Toncoin (TON) has repeatedly tried to overcome key resistances but is held back by strategic selling that limits its adoption in the short term. Over the last week, the price fell -7.89%, although it maintains a slight monthly gain of +3.60%, accumulating an annual loss of -59.40%. This situation combines pressure from large holders, sensitivity to regulatory news and technical confluence that turns every rally into an opportunity for profit-taking.
The price of TON slowdown responds to three factors operating simultaneously: concentrated selling by large holders, expectations already priced in regarding integration with Telegram and technical resistance lines that act as a psychological ceiling. The analysis identifies tactical selling by “whales” and institutional actors who distribute positions when the price approaches supply zones, generating frequent rejections at specific levels.
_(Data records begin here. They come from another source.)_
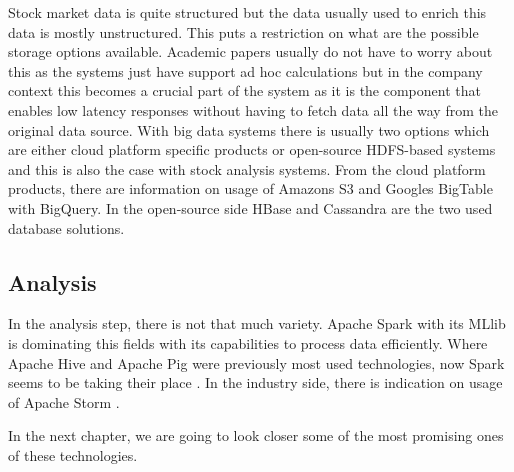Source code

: Stock market data is quite structured but the data usually used to enrich this data is mostly unstructured.
This puts a restriction on what are the possible storage options available.
Academic papers usually do not have to worry about this as the systems just have support ad hoc calculations but in the company context this becomes a crucial part of the system as it is the component that enables low latency responses without having to fetch data all the way from the original data source.
With big data systems there is usually two options which are either cloud platform specific products or open-source HDFS-based systems and this is also the case with stock analysis systems.
From the cloud platform products, there are information on usage of Amazons S3 and Googles BigTable with BigQuery. \cite{snively} \cite{palmer}
In the open-source side HBase \cite{gu} and Cassandra are the two used database solutions.

\subsection{Analysis}

In the analysis step, there is not that much variety.
Apache Spark with its MLlib is dominating this fields with its capabilities to process data efficiently. \cite{islam} \cite{chen} \cite{chungho} \cite{adresic}
Where Apache Hive and Apache Pig were previously most used technologies, now Spark seems to be taking their place \cite{snively}.
In the industry side, there is indication on usage of Apache Storm \cite{juan}.

In the next chapter, we are going to look closer some of the most promising ones of these technologies.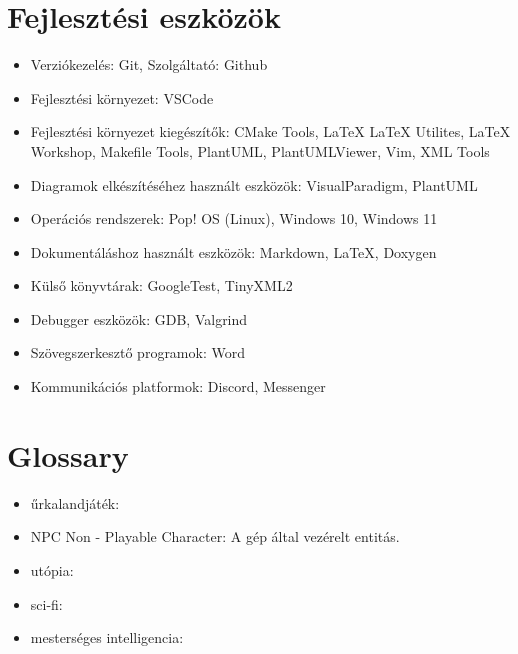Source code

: \documentclass{scrarticle}
\begin{document}
\section{Fejlesztési eszközök}
\begin{itemize}
    \item Verziókezelés: Git, Szolgáltató: Github
    \item Fejlesztési környezet: VSCode
    \item Fejlesztési környezet kiegészítők: CMake Tools, LaTeX LaTeX Utilites, LaTeX Workshop, Makefile Tools, PlantUML, PlantUMLViewer, Vim, XML Tools
    \item Diagramok elkészítéséhez használt eszközök: VisualParadigm, PlantUML
    \item Operációs rendszerek: Pop! OS (Linux), Windows 10, Windows 11
    \item Dokumentáláshoz használt eszközök: Markdown, LaTeX, Doxygen
    \item Külső könyvtárak: GoogleTest, TinyXML2
    \item Debugger eszközök: GDB, Valgrind
    \item Szövegszerkesztő programok: Word
    \item Kommunikációs platformok: Discord, Messenger
\end{itemize}

\section{Glossary}
\begin{itemize}
   \item űrkalandjáték: 
   \item NPC Non - Playable Character: A gép által vezérelt entitás.
   \item utópia: 
   \item sci-fi:
   \item mesterséges intelligencia: 
\end{itemize}
\end{document}
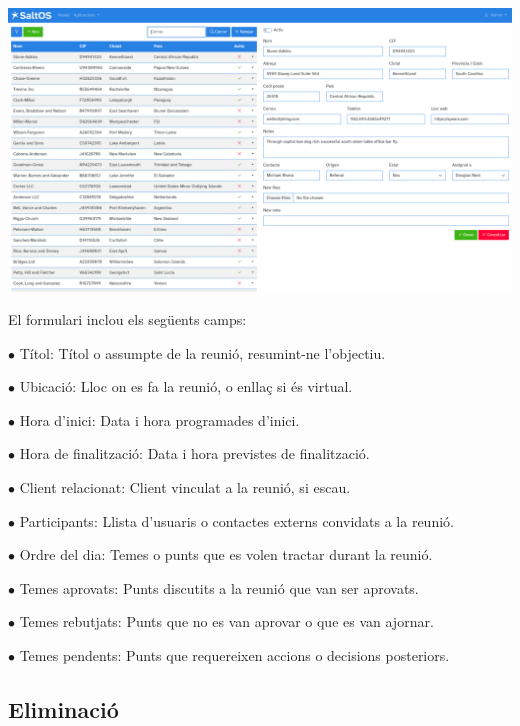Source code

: \documentclass[a4paper]{article}
\begin{document}
\begin{center}\includegraphics[width=1\textwidth]{../ujest/snaps/test-screenshots-js-screenshots-crm-leads-edit-100-ca-es-1-snap.png}\end{center}

El formulari inclou els següents camps:

\begin{compactitem}
\item[\color{myblue}$\bullet$] Títol: Títol o assumpte de la reunió, resumint-ne l'objectiu.
\item[\color{myblue}$\bullet$] Ubicació: Lloc on es fa la reunió, o enllaç si és virtual.
\item[\color{myblue}$\bullet$] Hora d'inici: Data i hora programades d'inici.
\item[\color{myblue}$\bullet$] Hora de finalització: Data i hora previstes de finalització.
\item[\color{myblue}$\bullet$] Client relacionat: Client vinculat a la reunió, si escau.
\item[\color{myblue}$\bullet$] Participants: Llista d'usuaris o contactes externs convidats a la reunió.
\item[\color{myblue}$\bullet$] Ordre del dia: Temes o punts que es volen tractar durant la reunió.
\item[\color{myblue}$\bullet$] Temes aprovats: Punts discutits a la reunió que van ser aprovats.
\item[\color{myblue}$\bullet$] Temes rebutjats: Punts que no es van aprovar o que es van ajornar.
\item[\color{myblue}$\bullet$] Temes pendents: Punts que requereixen accions o decisions posteriors.
\end{compactitem}

\hypertarget{toc60}{}
\subsection{Eliminació}
\end{document}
Pressure has been amplified by external news such as a warning of non-compliance linked to TON Strategy Co. by Nasdaq, which caused a temporary risk-off. Technically, immediate and medium-term resistances act as walls: from $2.07 to $2.34, with higher targets reaching up to $7.20. Key supports appear at $1.98; $1.90; $1.80 and lower levels. The RSI remains around 51, indicating neutral momentum.
Implications for TON price
The combination of concentrated selling and technical resistances suggests a market prone to ranges. Traders could favor short-term trades between support and resistance until a catalyst changes the narrative. Integration with Telegram remains the main adoption argument, but its effect has been partially neutralized by distribution dynamics and reactions to regulatory news.
Among the key points is that institutional sellers are unloading near resistances, limiting the upside continuation. Levels to watch include a sustained breakout with volume above $2.34 that would open the path to medium-term targets; by contrast, a clear break below $1.98 would intensify selling pressure and favor new tests of support.